When UK voters decided in June 2016 to leave the EU they thought they had the upper hand or that divorcing the other half would be an easy task. Yet after months of failed negotiations they have come to realise that their reality is more unpleasant than what they originally conceived. For the remaining EU bloc it is no different. They thought that the UK was shooting itself in the foot and that their decision to leave would reinvigorate the European integration project amongst the remaining member states.
Unfortunately the true reality – unlike the perceived original reality – is more complicated and both the UK and the remaining EU bloc are facing very difficult times and decisions. Within each side we find hardliners who wish for a clean break, much like in a divorce sometimes one or both parties want to set apart without much dialogue. Paying the fees of a lawyer and getting a divorce agreement signed expediently.

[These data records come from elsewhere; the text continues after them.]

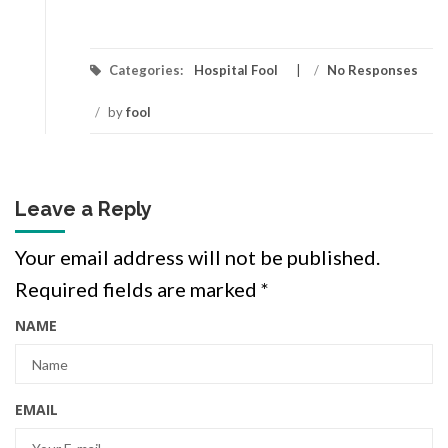
Categories:
Hospital Fool
/
No Responses
/
by
fool
Leave a Reply
Your email address will not be published.
Required fields are marked
*
NAME
EMAIL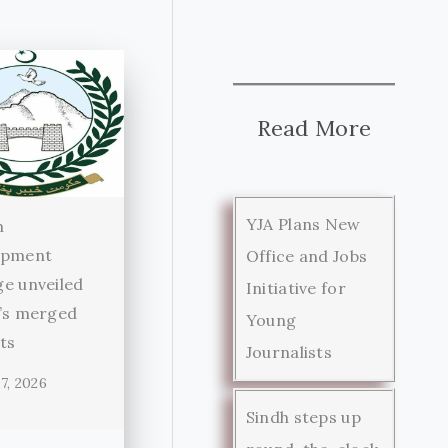
Read More
YJA Plans New
n
opment
Office and Jobs
e unveiled
Initiative for
’s merged
Young
cts
Journalists
7, 2026
Sindh steps up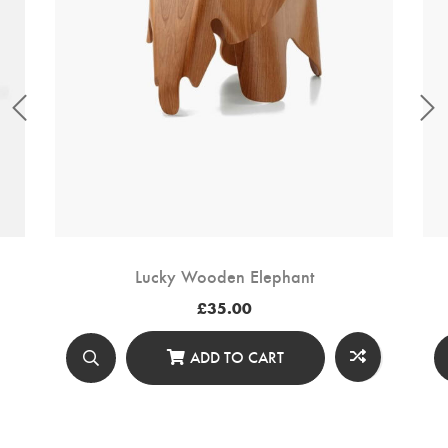
Lucky Wooden Elephant
£
35.00
ADD TO CART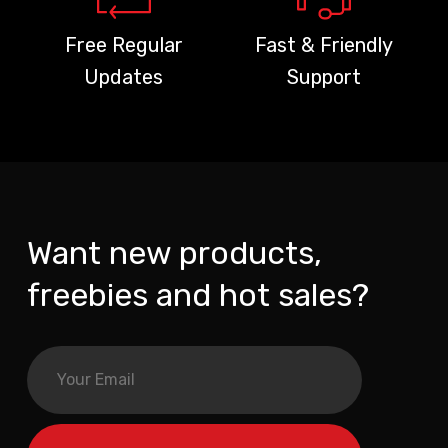
Free Regular
Fast & Friendly
Updates
Support
Want new products,
freebies and hot sales?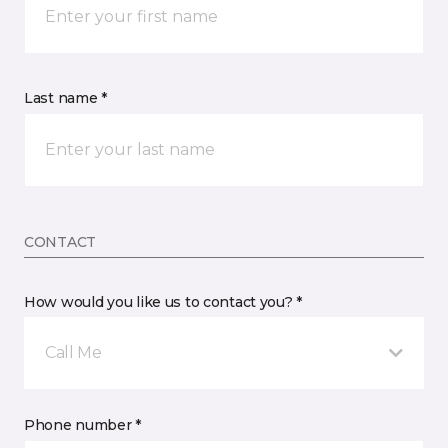
Last name *
CONTACT
How would you like us to contact you? *
Call Me
Phone number *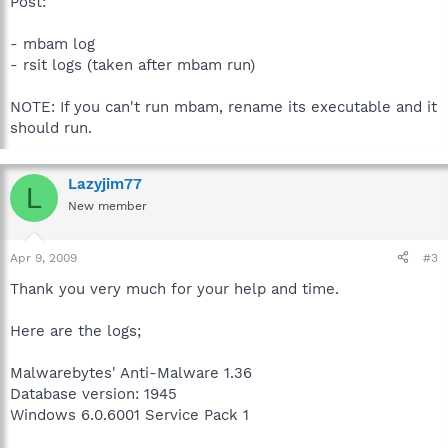
Post:
- mbam log
- rsit logs (taken after mbam run)
NOTE: If you can't run mbam, rename its executable and it
should run.
Lazyjim77
L
New member
Apr 9, 2009
#3
Thank you very much for your help and time.
Here are the logs;
Malwarebytes' Anti-Malware 1.36
Database version: 1945
Windows 6.0.6001 Service Pack 1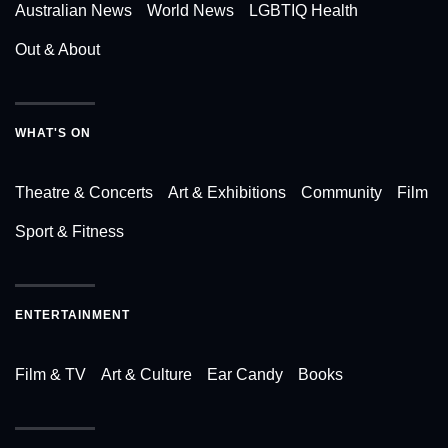
Australian News
World News
LGBTIQ Health
Out & About
WHAT'S ON
Theatre & Concerts
Art & Exhibitions
Community
Film
Sport & Fitness
ENTERTAINMENT
Film & TV
Art & Culture
Ear Candy
Books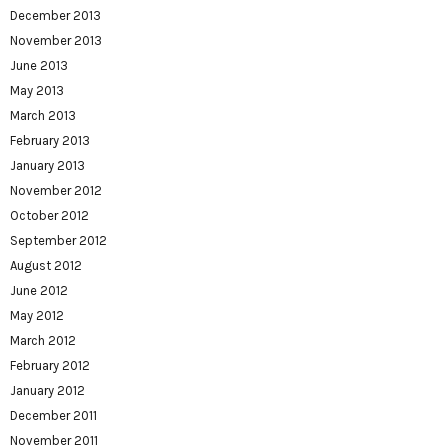
December 2013
November 2013
June 2013
May 2013
March 2013
February 2013
January 2013
November 2012
October 2012
September 2012
August 2012
June 2012
May 2012
March 2012
February 2012
January 2012
December 2011
November 2011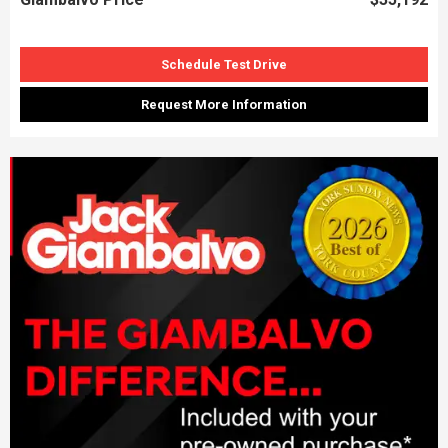
Schedule Test Drive
Request More Information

But then there are others who wish for a more gradual split in more friendly terms, also typical of more mature couples who despite agreeing to split also want to remain friends, either for their own sake or for example because they still share common values, or because they have descendants who they need to care for. In this case they may still engage lawyers but will nonetheless be present during legal meetings and may even grab a beer after a lengthy but fruitful meeting.
In either scenario there is likely to be pressure from third parties who may lobby for a hard break or a softer one, depending on the case. Such pressure, if advocating for a hard break, can be unbearable depending on the circumstances, and it risks derailing any ongoing friendly negotiations. The more protracted negotiations are, the more room there is for one of the parties to be exposed to undue pressure and hence the greater the risk of derailment. On the other hand, in a lengthy negotiation those who entered it with high demands may gradually soften them in the spirit of reaching an agreement.
Moreover, while negotiations are taking place both parties are exposed to processes of internal strengthening or weakening that will inevitably have a bearing on the negotiations. It all depends on how strong or weak they entered the process and it also depends on their respective political and economic agendas, although there is always space for the unforeseen and unplanned to happen.
Getting to yes is the end goal of every negotiation and the UK-EU divorce process is no exception. There will be hardliners on both sides, trying to score points in the eyes of their respective domestic constituencies, and there will be those who will call for continuous dialogue and compromise. There may be cracks in the walls and there may be reinvigoration. In the end, both parties stand to lose with a poor or no deal, and both stand to gain with a good deal. Good negotiators know this principle very well, as do great statists.